The dominant problem associated with membrane bioreactors is membrane fouling, for which protein (PN) and polysaccharides (PS) are primarily responsible. However, little is currently known about these foulants. In the present study, combined influences of PN and PS on microfiltration (MF) have been investigated in terms of dead-end filtration mode. It revealed that the initial fouling rate of polyvinylidene fluoride (PVDF) was lower than that of track-etched polycarbonate (PC), except when the PN/PS had a ratio of 500:100 mg/L. Flux decline could be divided into two stages and a faster decline rate was assigned to a higher fouling rate.
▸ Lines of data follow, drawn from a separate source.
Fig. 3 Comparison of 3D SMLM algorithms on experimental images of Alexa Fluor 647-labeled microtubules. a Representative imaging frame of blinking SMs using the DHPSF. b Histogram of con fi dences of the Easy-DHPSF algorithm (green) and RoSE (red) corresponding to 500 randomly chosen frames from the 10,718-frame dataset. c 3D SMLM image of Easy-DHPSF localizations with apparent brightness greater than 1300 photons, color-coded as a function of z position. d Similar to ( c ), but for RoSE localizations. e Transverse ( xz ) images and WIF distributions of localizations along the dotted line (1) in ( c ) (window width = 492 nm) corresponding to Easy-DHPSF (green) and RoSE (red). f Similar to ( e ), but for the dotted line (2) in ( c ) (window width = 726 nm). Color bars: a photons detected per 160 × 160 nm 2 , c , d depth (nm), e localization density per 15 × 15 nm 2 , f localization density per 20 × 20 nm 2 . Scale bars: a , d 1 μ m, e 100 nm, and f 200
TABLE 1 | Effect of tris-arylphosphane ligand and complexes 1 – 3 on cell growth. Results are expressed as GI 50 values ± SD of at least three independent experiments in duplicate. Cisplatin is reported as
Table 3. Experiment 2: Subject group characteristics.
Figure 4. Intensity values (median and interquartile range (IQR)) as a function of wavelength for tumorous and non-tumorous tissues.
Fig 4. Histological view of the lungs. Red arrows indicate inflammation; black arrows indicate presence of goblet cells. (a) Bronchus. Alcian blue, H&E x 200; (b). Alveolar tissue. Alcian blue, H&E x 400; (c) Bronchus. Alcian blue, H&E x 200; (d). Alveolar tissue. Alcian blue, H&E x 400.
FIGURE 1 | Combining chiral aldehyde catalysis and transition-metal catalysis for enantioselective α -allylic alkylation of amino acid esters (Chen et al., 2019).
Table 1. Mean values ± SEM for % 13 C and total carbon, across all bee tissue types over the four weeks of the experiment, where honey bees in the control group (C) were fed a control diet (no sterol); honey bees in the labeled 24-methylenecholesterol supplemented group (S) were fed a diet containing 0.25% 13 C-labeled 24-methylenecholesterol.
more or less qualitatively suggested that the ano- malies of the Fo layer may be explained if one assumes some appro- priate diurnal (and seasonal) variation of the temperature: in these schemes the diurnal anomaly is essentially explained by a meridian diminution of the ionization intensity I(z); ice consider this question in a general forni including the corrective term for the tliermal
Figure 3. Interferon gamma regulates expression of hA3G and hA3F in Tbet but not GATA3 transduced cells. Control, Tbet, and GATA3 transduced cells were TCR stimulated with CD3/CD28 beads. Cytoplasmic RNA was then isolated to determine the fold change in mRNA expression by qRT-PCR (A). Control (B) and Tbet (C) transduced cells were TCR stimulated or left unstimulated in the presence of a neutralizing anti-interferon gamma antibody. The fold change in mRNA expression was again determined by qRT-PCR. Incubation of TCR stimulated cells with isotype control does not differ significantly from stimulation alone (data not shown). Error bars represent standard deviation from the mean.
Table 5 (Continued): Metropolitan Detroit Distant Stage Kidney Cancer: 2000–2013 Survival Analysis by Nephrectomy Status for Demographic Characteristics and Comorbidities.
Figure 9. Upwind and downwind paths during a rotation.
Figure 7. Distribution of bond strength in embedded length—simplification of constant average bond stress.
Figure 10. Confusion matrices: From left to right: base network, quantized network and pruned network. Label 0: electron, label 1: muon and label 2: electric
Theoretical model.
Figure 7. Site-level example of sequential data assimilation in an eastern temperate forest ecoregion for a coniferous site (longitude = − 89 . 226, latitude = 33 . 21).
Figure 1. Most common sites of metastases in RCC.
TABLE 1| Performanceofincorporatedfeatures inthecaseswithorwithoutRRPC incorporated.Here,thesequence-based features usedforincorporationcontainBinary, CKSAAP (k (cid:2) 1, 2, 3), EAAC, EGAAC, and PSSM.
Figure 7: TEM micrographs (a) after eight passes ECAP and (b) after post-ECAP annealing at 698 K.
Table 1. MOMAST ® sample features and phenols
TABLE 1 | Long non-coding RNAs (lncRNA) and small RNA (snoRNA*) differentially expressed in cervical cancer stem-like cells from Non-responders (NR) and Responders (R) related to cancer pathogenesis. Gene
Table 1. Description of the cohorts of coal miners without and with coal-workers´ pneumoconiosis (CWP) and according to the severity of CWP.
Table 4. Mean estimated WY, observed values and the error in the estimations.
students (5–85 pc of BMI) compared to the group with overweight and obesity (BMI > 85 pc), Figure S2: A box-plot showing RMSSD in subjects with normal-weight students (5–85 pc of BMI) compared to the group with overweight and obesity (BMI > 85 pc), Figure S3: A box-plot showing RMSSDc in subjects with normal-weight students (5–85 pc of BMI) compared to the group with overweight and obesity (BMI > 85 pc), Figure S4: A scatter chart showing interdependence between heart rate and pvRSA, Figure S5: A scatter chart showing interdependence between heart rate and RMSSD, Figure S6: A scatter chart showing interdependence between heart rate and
Resistance-in-series model was applied and the results showed that cake resistance rather than pore adsorption was the main fouling mechanism for both membranes during filtration with all combined ratios, and it would be easier caused at the lower ratios of PN/PS than the higher ratios. Moreover, pore plugging resistance increased in proportion to the increment of PN/PS ratio while maintaining constant PS concentrations. Backwashing removable fouling resistance was 69–97% and 85–97% for PVDF and PC membranes, respectively. Furthermore, adsorption resistance was higher for PC membranes, and both membrane materials showed better PS rejection than PN rejection.